Count the lines in the material below that contain the string "style" and reply with the number only.

★ ★ ★

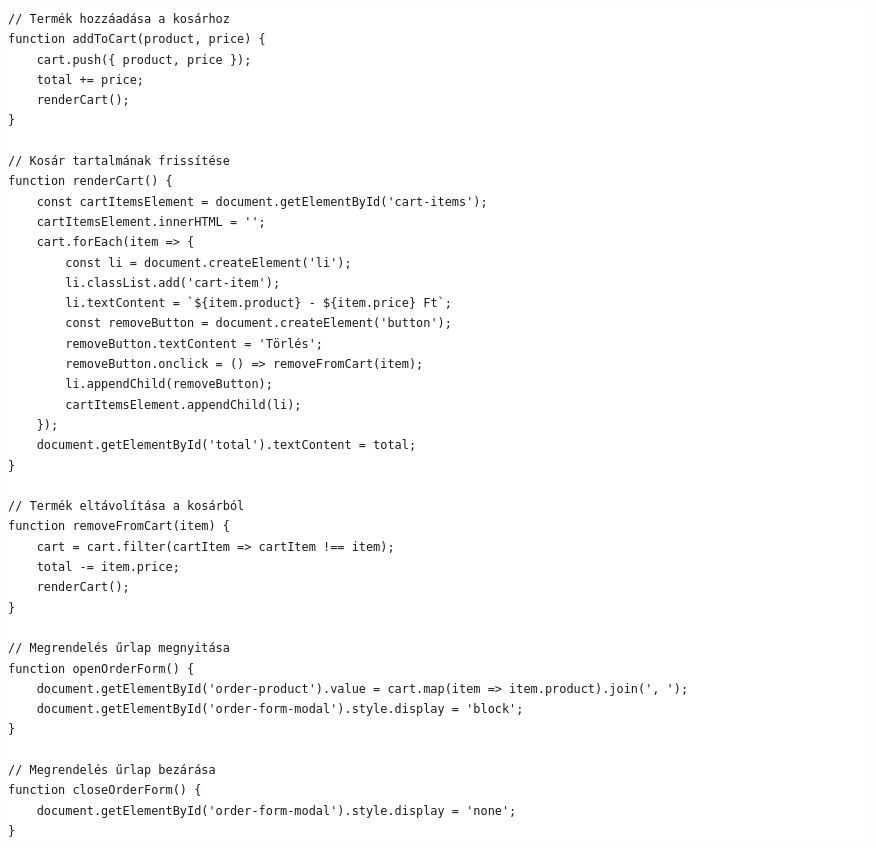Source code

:     // Termék hozzáadása a kosárhoz
    function addToCart(product, price) {
        cart.push({ product, price });
        total += price;
        renderCart();
    }

    // Kosár tartalmának frissítése
    function renderCart() {
        const cartItemsElement = document.getElementById('cart-items');
        cartItemsElement.innerHTML = '';
        cart.forEach(item => {
            const li = document.createElement('li');
            li.classList.add('cart-item');
            li.textContent = `${item.product} - ${item.price} Ft`;
            const removeButton = document.createElement('button');
            removeButton.textContent = 'Törlés';
            removeButton.onclick = () => removeFromCart(item);
            li.appendChild(removeButton);
            cartItemsElement.appendChild(li);
        });
        document.getElementById('total').textContent = total;
    }

    // Termék eltávolítása a kosárból
    function removeFromCart(item) {
        cart = cart.filter(cartItem => cartItem !== item);
        total -= item.price;
        renderCart();
    }

    // Megrendelés űrlap megnyitása
    function openOrderForm() {
        document.getElementById('order-product').value = cart.map(item => item.product).join(', ');
        document.getElementById('order-form-modal').style.display = 'block';
    }

    // Megrendelés űrlap bezárása
    function closeOrderForm() {
        document.getElementById('order-form-modal').style.display = 'none';
    }
</script>

</body>
</html>
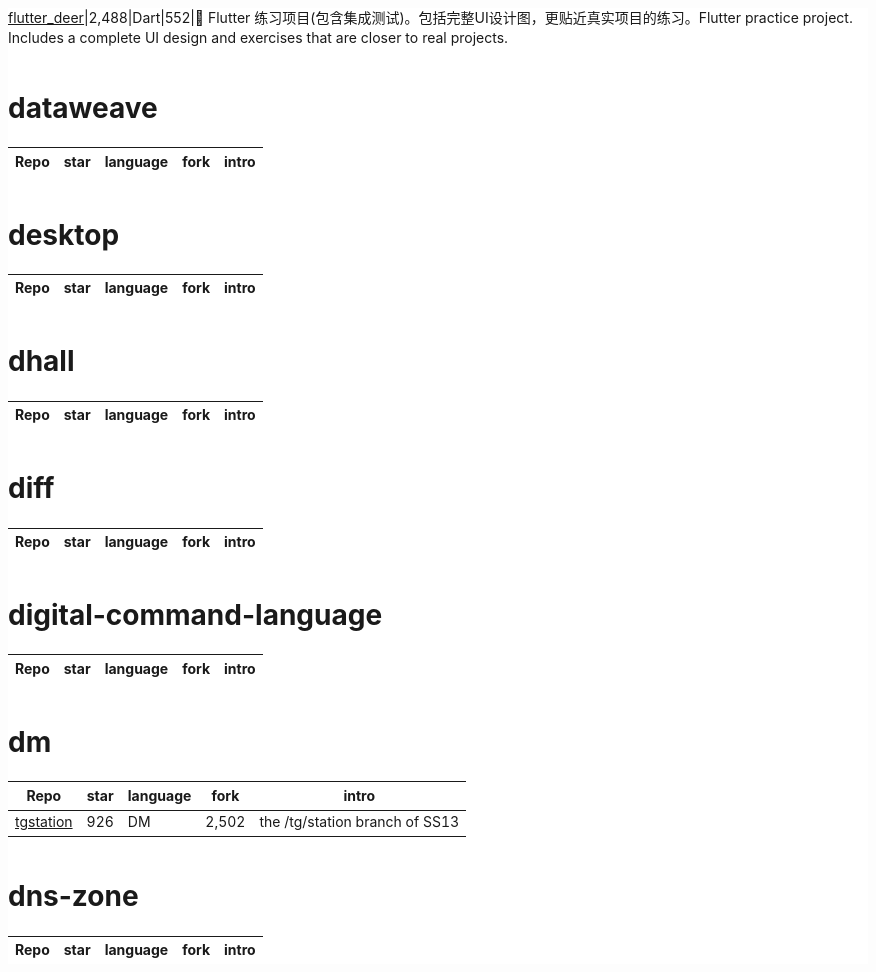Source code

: [flutter_deer](https://github.com/simplezhli/flutter_deer)|2,488|Dart|552|🦌 Flutter 练习项目(包含集成测试)。包括完整UI设计图，更贴近真实项目的练习。Flutter practice project. Includes a complete UI design and exercises that are closer to real projects.


# dataweave

Repo|star|language|fork|intro
-|-|-|-|-



# desktop

Repo|star|language|fork|intro
-|-|-|-|-



# dhall

Repo|star|language|fork|intro
-|-|-|-|-



# diff

Repo|star|language|fork|intro
-|-|-|-|-



# digital-command-language

Repo|star|language|fork|intro
-|-|-|-|-



# dm

Repo|star|language|fork|intro
-|-|-|-|-
[tgstation](https://github.com/tgstation/tgstation)|926|DM|2,502|the /tg/station branch of SS13


# dns-zone

Repo|star|language|fork|intro
-|-|-|-|-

★ ★ ★

▶ [ANSWER SPACE] 2